Akros Silicon’s AS1854 in PoE Powered Device System

Integrated digital isolation offers a breakthrough for improving power system efficiency and dramatic cost savings. Using a builtin isolated synchronous driver for secondary side rectification, the AS1854 not only eliminates the need for external pulse transformers to create the sync drive, it allows the device to intelligently manage timing of the primary and secondary drives. This optimizes “Sync delay” and “Overlap delay” parameters, practically eliminating PWM timing related energy losses (Figure 2). Figure 3 shows the improvements in PoE power system efficiency delivered by the AS18x4 series products – which improves both light-load and full-load efficiency compared to traditional designs. The GreenEdge technology delivers efficiency improvements of over 8% in PoE Class 2 range, the one most commonly used for VoIP phones, over typical traditional designs.
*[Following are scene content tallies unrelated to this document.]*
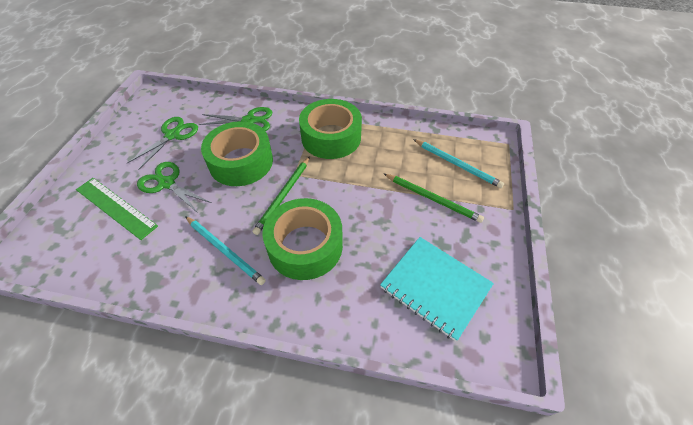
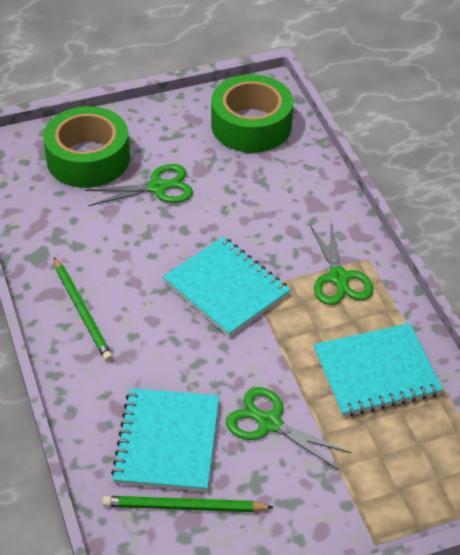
green ruler: [76,178,158,240] = 1 -> none = 0
green tape: [201,121,273,186] [262,198,343,280] [299,99,362,159] = 3 -> [43,106,130,188] [211,74,293,153] = 2
turquoise notebook: [380,237,494,341] = 1 -> [111,388,220,492] [163,237,291,337] [314,323,443,417] = 3
turquoise pencil: [185,216,266,285] [413,139,504,188] = 2 -> none = 0

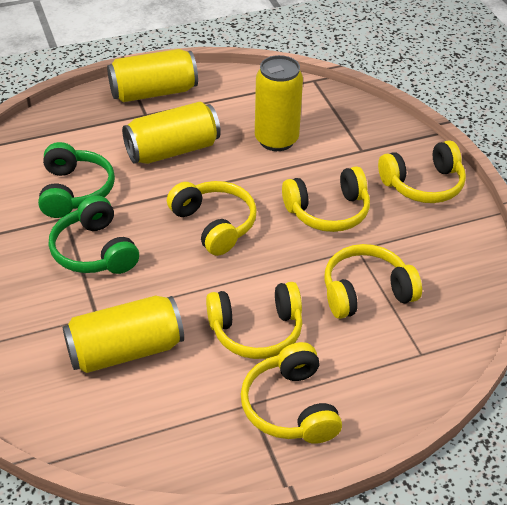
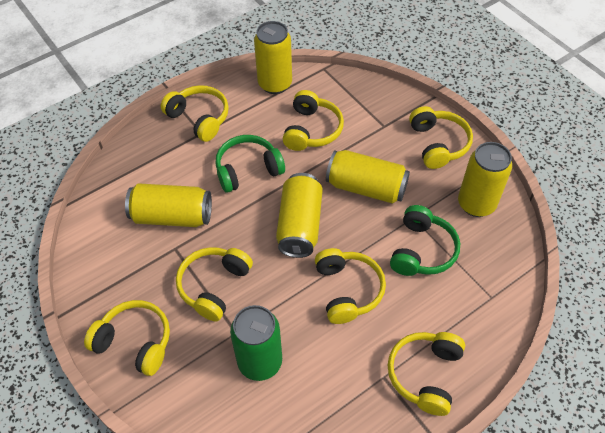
green can: none = 0 -> [230,305,282,381] = 1
yellow can: [63,296,184,373] [107,49,198,102] [122,102,221,164] [255,55,303,151] = 4 -> [125,183,212,227] [254,21,292,94] [276,173,323,258] [326,150,410,204] [458,142,512,217] = 5
yellow headphones: [167,181,257,256] [206,282,303,359] [241,342,342,444] [282,166,370,232] [324,244,422,319] [378,141,466,203] = 6 -> [84,300,170,376] [161,85,229,142] [176,247,253,321] [283,90,344,151] [315,248,386,324] [387,332,465,416] [409,106,473,169] = 7

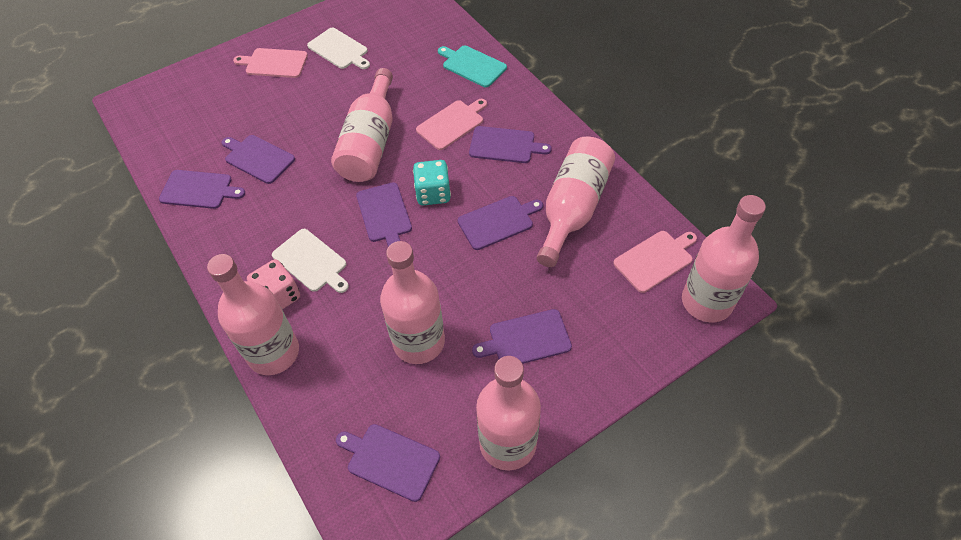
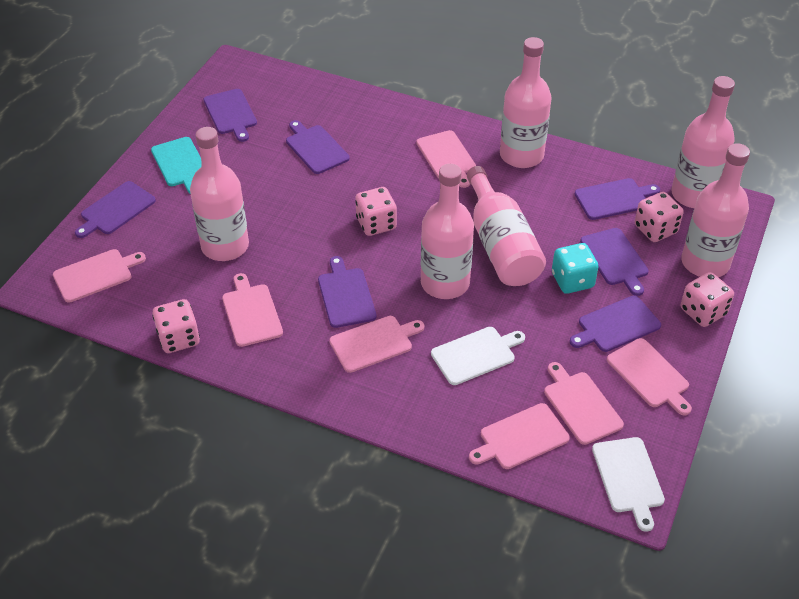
pink cutting board: [233,48,308,78] [416,99,487,150] [613,231,697,293] = 3 -> [53,249,146,303] [222,273,283,347] [329,316,425,373] [416,130,476,188] [469,403,570,469] [544,362,624,445] [607,338,692,415] = 7
pink dice: [247,259,300,310] = 1 -> [152,299,200,353] [355,187,397,236] [635,192,684,242] [681,272,734,327] = 4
Primary and Secondary PWM timing management across integrated isolation

GreenEdge™ Efficiency Improvement

Additionally, the device’s integrated isolation technology enables direct digital management of both isolated primary power and secondary system power. Primary-side isolated ADC in the AS1854 device allows for direct power usage monitoring by the PD’s µController across the isolation barrier. This “Live Monitoring” feature collects real-time power usage to pass to the PSE’s Network Management software via standards based LLDP messaging. This enables the PSEs to deduce cable power loss and true PSE power allocation needed per PD port, eliminating blind allocation of maximum power to each PD.

This approach for the first time enables PSEs to serve the same number of PDs with a much lower power and efficiently operating power supply. In addition, savings can be augmented upstream using a live monitoring capability, which allows for better power allocation and higher-efficiency PSE power supply utilization. Although isolated communication channels can be accomplished using discrete components such as opto-couplers, this approach tends to be slow, bulky and expensive, making the design more costly, much larger and sometimes even impractical.


PD efficiency improvements and intelligent allocation capabilities can deliver significant monetary benefits to the enterprise with lower energy usage and lower cost of power supplies in the data-center. A new device using Akros’ GreenEdge™ integrated isolation facilitates energy- saving design improvements on the PD, reducing device power consumption with efficient power conversion across a wide loading range. This new approach to integrated high-voltage power management provides a unique opportunity for cost-effective, end-to-end “green power” applications. By employing the AS18x4 product family, designers now can create value-added and differentiated feature sets in a cost-effective manner, passing on recurring energy-saving benefits to their end customers.